**Brief:**
The records below are to be restated word for word, with their images omitted.

-*-*-

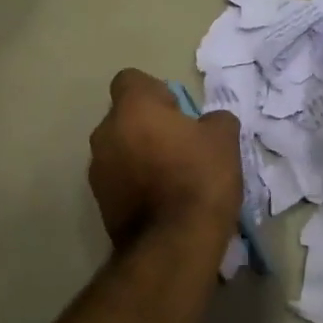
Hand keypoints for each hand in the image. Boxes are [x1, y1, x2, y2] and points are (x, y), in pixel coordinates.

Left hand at [88, 69, 242, 247]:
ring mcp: (97, 169)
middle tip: (180, 145)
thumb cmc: (199, 178)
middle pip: (124, 116)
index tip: (178, 112)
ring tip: (171, 177)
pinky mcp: (98, 201)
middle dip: (147, 125)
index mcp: (133, 108)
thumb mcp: (224, 139)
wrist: (173, 243)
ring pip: (119, 148)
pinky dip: (134, 183)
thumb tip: (208, 123)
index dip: (155, 91)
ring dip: (139, 155)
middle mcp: (105, 132)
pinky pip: (118, 179)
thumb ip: (214, 120)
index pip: (130, 80)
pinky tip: (161, 201)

-*-*-

**Answer to this exercise:**
Hand keypoints for each hand in the image. Boxes are [x1, y1, x2, y2] and points are (x, y), in pixel coordinates.

Left hand at [88, 69, 242, 247]:
ring mcp: (97, 169)
middle tip: (180, 145)
thumb cmc: (199, 178)
middle pip: (124, 116)
index tip: (178, 112)
ring tip: (171, 177)
pinky mcp: (98, 201)
middle dip: (147, 125)
index mcp: (133, 108)
thumb mcp: (224, 139)
wrist: (173, 243)
ring pip: (119, 148)
pinky dip: (134, 183)
thumb tip: (208, 123)
index dip: (155, 91)
ring dip: (139, 155)
middle mcp: (105, 132)
pinky pip: (118, 179)
thumb ip: (214, 120)
index pip: (130, 80)
pinky tip: (161, 201)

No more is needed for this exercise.